抜粋から「具体的な誰かを想定した愛を囁く詩もあれば、」と「というかその大小や有無が全然視野に入っていないもの。」の間の部分を、両端の語句も含めて一字も変えずに出力してください。

-------- 抜粋 --------

つまり、書き手が読み手に対して働きかけを行うもの。
具体的な行為へと至らしめることを目的とするものもあれば、
ささやかな心の交流を求めるものもある。
具体的な誰かを想定した愛を囁く詩もあれば、
不特定多数に向けた自らの孤独に対する SOS のような詩もあるだろう。
人を励ましたいとかハッピーな気持ちにさせたい、
という類の詩は世の中にピンからキリまで転がっている。
そこにあるものは主として、コミュニケーションのための言葉である。
突き詰めると、魂の叫びである。
行為としての「詩」
②言葉を素材にした表出・表現を重視するもの。
メッセージ性のないもの、
というかその大小や有無が全然視野に入っていないもの。

-------- 入力データ --------

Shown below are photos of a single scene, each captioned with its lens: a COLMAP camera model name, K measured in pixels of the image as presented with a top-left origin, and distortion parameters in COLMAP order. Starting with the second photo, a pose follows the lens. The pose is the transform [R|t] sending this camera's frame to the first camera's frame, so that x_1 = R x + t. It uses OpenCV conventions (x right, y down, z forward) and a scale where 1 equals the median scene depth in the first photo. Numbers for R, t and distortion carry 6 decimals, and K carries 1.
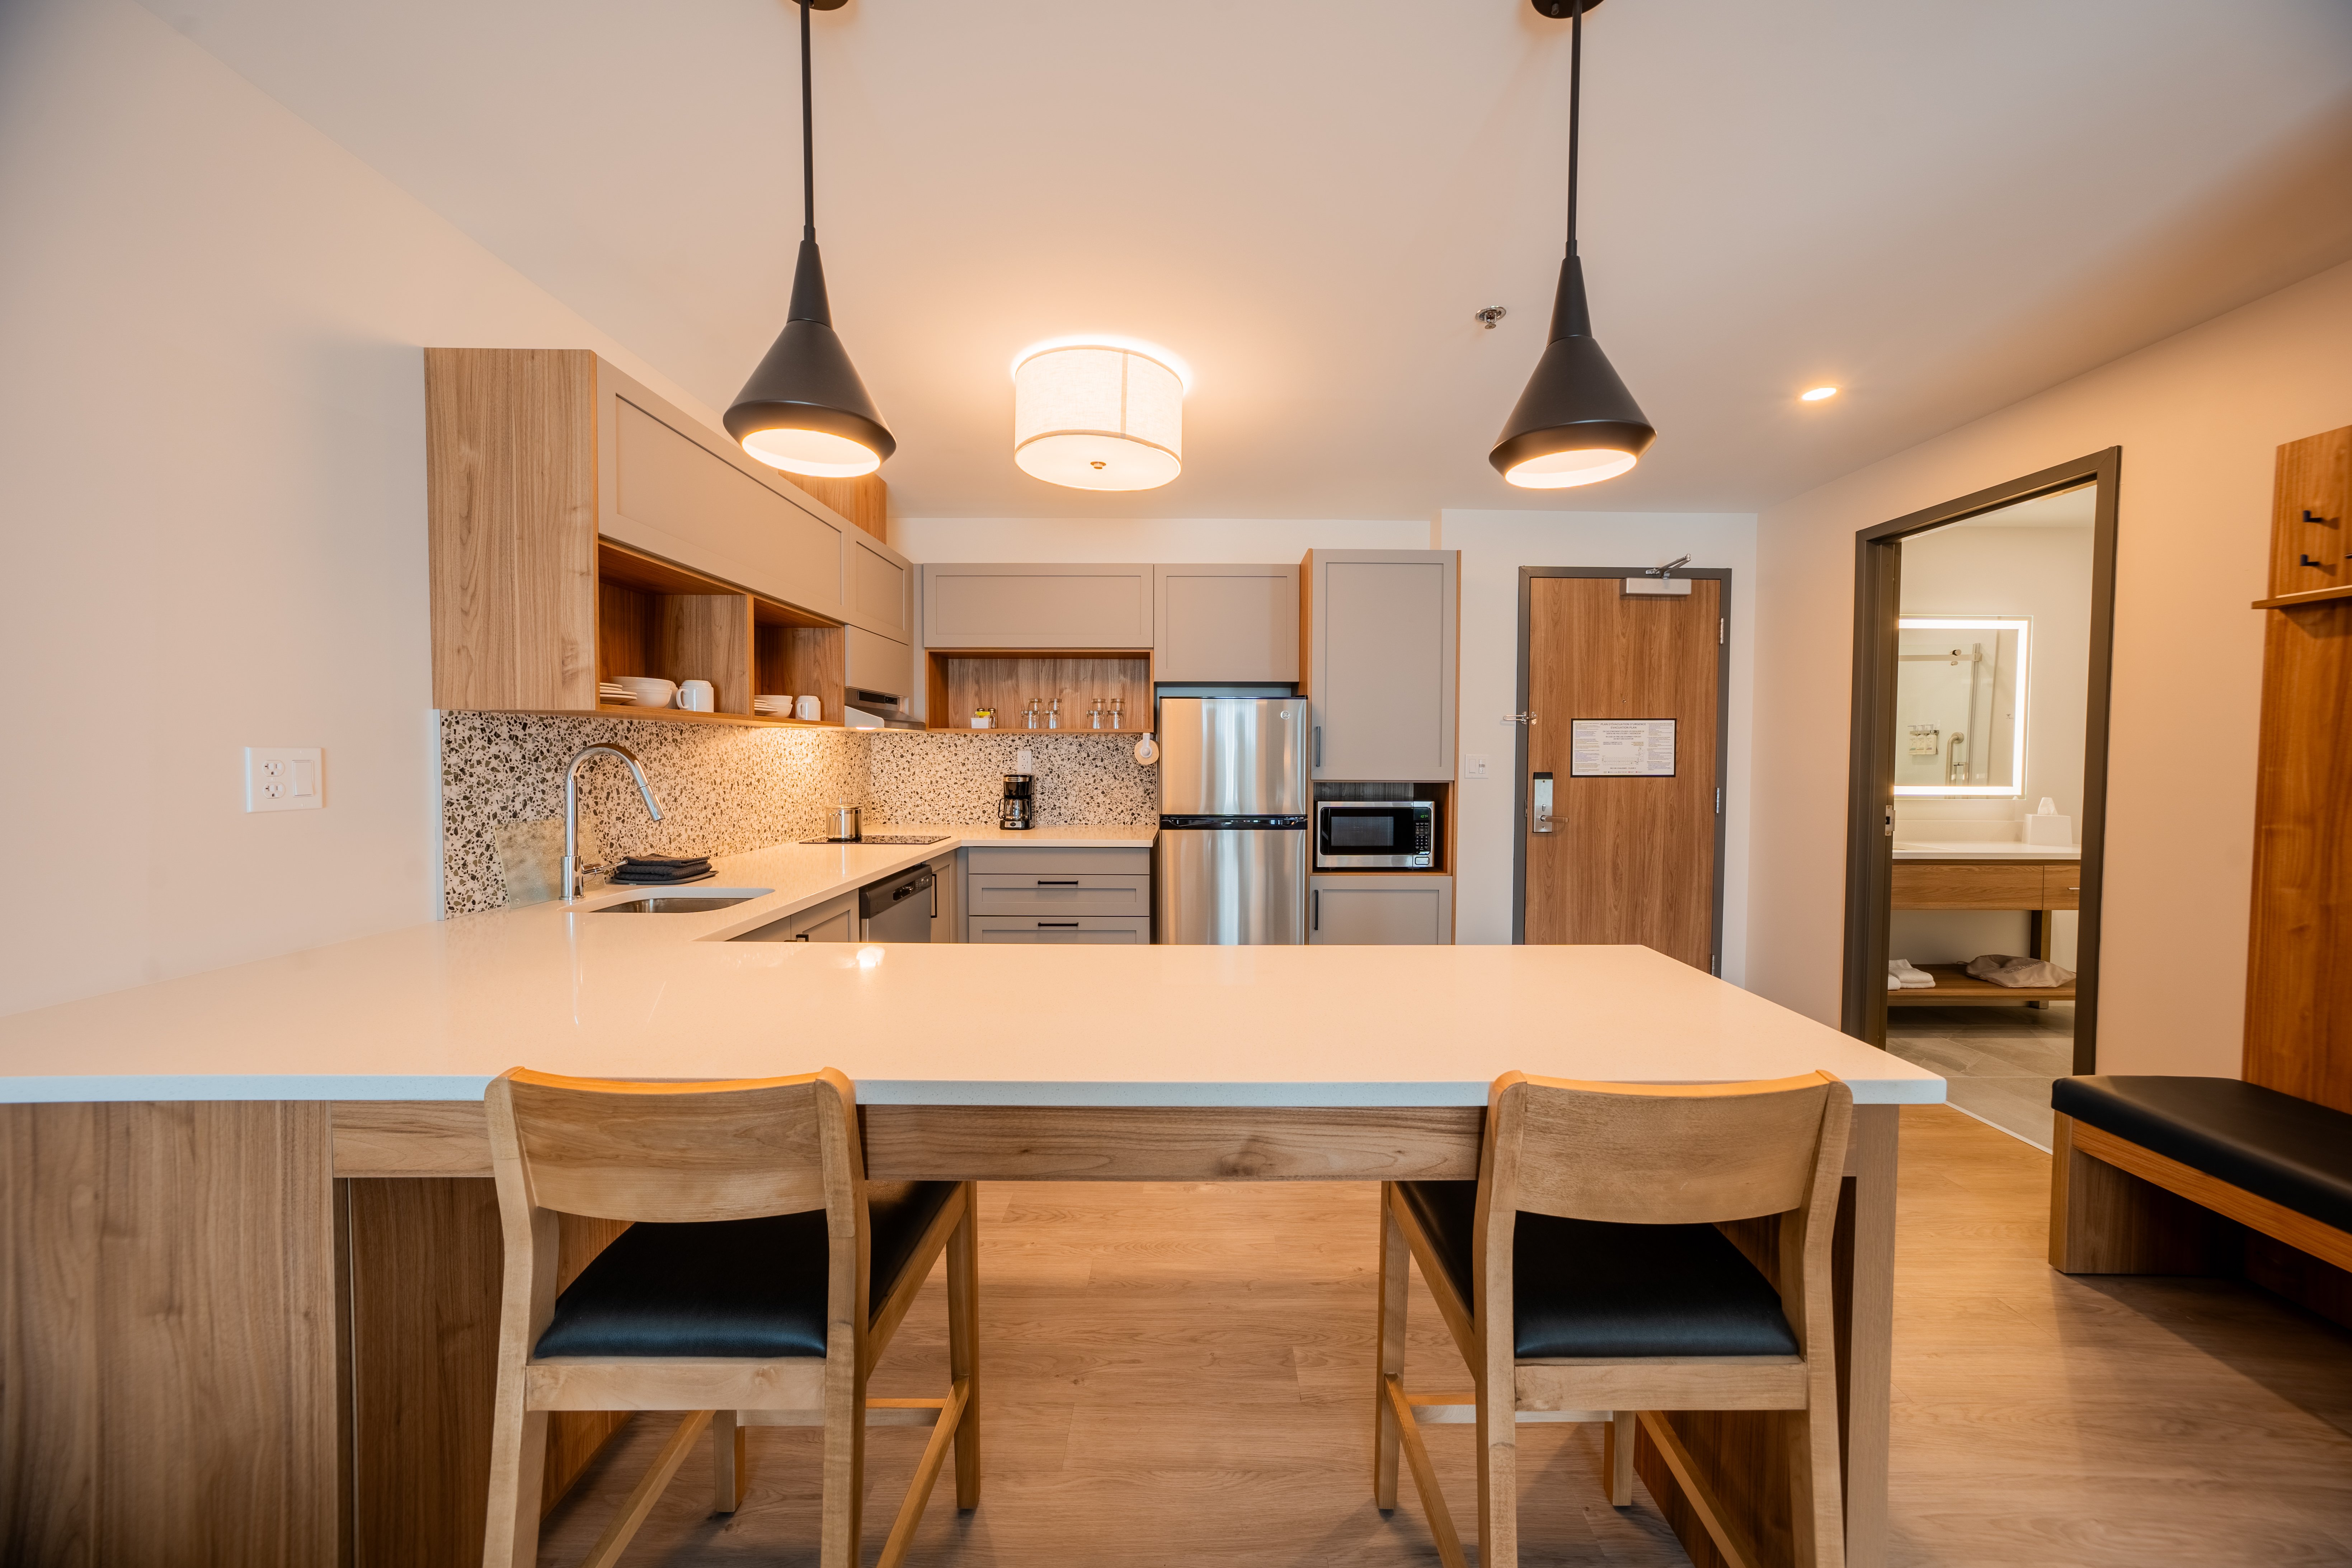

--------

• 練習問題の解答:
具体的な誰かを想定した愛を囁く詩もあれば、
不特定多数に向けた自らの孤独に対する SOS のような詩もあるだろう。
人を励ましたいとかハッピーな気持ちにさせたい、
という類の詩は世の中にピンからキリまで転がっている。
そこにあるものは主として、コミュニケーションのための言葉である。
突き詰めると、魂の叫びである。
行為としての「詩」
②言葉を素材にした表出・表現を重視するもの。
メッセージ性のないもの、
というかその大小や有無が全然視野に入っていないもの。